Despite the rise of large language models in 2023, generative AI is underrepresented in our literature population, with only five studies assigned to this category. Importantly, generative AI has great potential for intensified use by future research. First, generative algorithms, comparable to semi-supervised and reinforcement learning, allow learning without requiring extensively labeled training data (Goodfellow et al. 2020). Second, generating content may reveal new use cases for business research and practice. To date, many applications of generative algorithms, especially GANs, focus on images (Creswell et al. 2018), but the application area may broaden to other use cases. For example, Krahe et al. (2020) use GANs to process 3D objects represented as point clouds for automated product design. With the increasing possibilities of transformers and large language models, we expect a sharp increase in the generation of use cases soon.

4.2.4 Input Data

Of the 179 total articles assigned to the input data dimension, 73 are assigned to the subcategory of numerical data, 75 to text data, 11 to audio and signal, and 11 to images. We also find nine studies we cannot assign to any of the subcategories of input data, five of which process graph-based data.

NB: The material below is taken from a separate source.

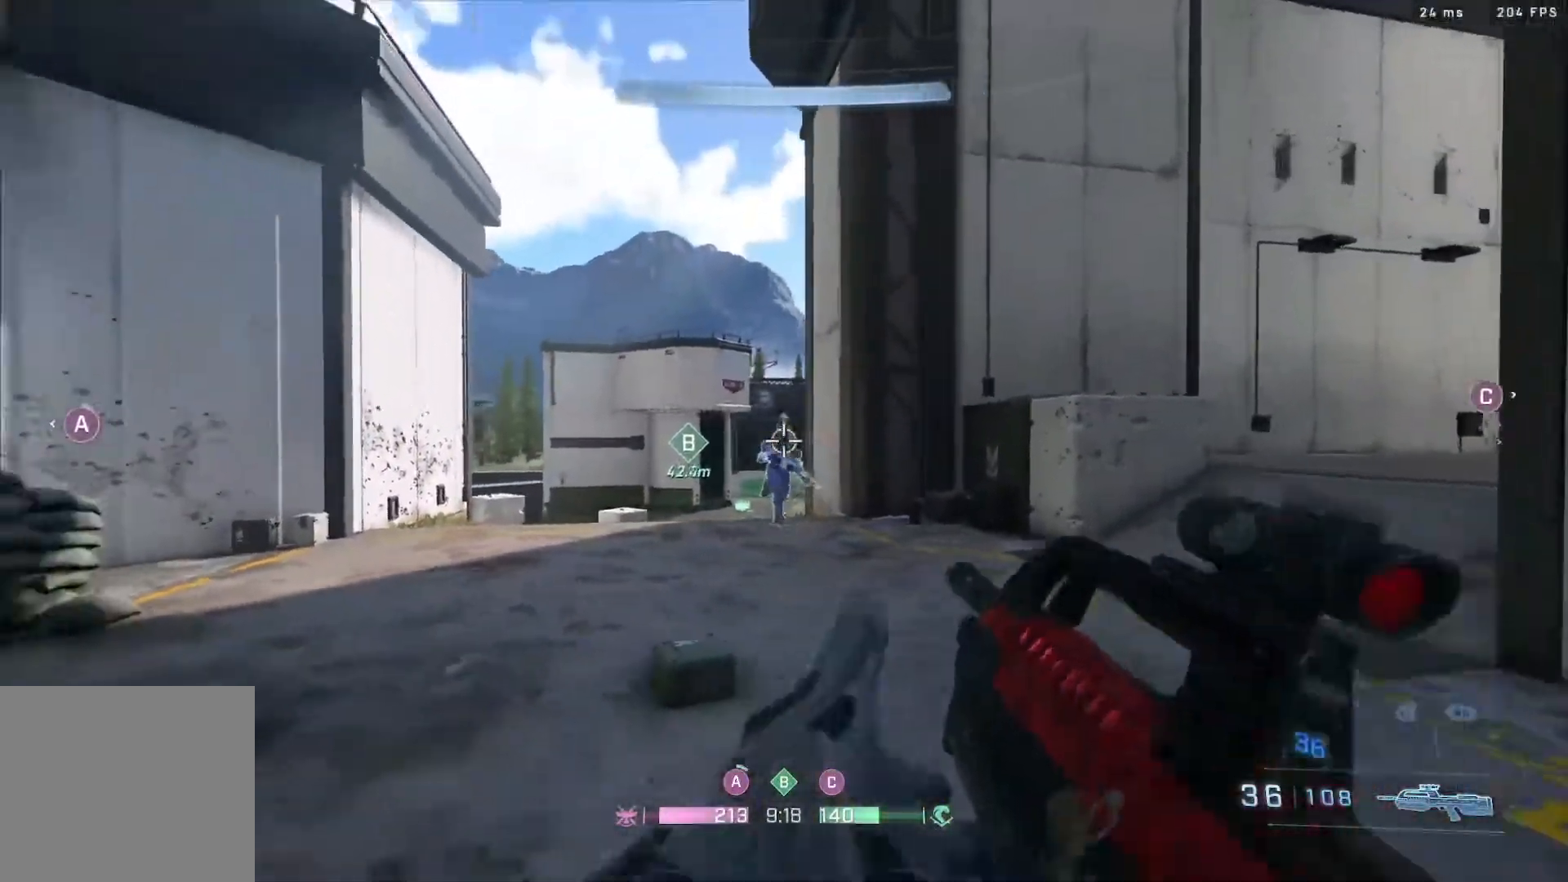
{"buttons": ["B", "R2"], "left_stick": "center", "right_stick": "up-left", "events": [[33, "B", "down"], [33, "R2", "down"], [33, "left_stick", "right"], [117, "right_stick", "up-right"], [200, "B", "up"], [200, "right_stick", "down"], [233, "R2", "up"], [350, "R2", "down"], [350, "left_stick", "up"], [433, "B", "down"], [450, "right_stick", "up-left"], [483, "left_stick", "center"]]}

The prevalence of text data and the prevalence of NLP in IS research are linked, which reflects a significant interest in the research community. We attribute this to two main reasons. First, NLP can process unstructured data like text. This is a valuable information source for IS research, especially in the age of social media. Second, recent advancements in DL have increased the capabilities of NLP techniques and reinforced interest in ML research (Lauriola et al. 2022). In the literature population, 49 out of the 75 studies assigned to text data show the application of DL techniques. We see this trend confirmed by the recent developments of generative AI tools like ChatGPT that further boost NLP’s capabilities. For example, Drori and Te'eni (2023) discuss the use of large language models for peer-reviewing purposes in academia.

Conversely, the use of images and audio and signal data related to computer vision and speech recognition falls short in our SLR. However, computer vision, especially in the image recognition field, is used more frequently in other research communities, e.g., medicine (Esteva et al. 2021). For example, CNNs are applied for image-based cancer detection (e.g., Haenssle et al. 2018). Within our literature population, two studies in which image data is processed with AI address health-related issues (Pfeuffer et al. 2023; Zhang and Ram 2020). Another field that provides interesting use cases for computer vision is social media. Shin et al. (2020) use, among others, social media images to predict post popularity.

Therefore, we expect image processing to grow in future IS research based on two arguments. First, computer vision, especially image analysis, yields high maturity. For example, CNNs achieve superhuman performances in image classification tasks (Haenssle et al. 2018). Second, our SLR shows that many IS publications that use AI algorithms tackle health care and social media-related research questions. Both of these fields embrace use cases related to images.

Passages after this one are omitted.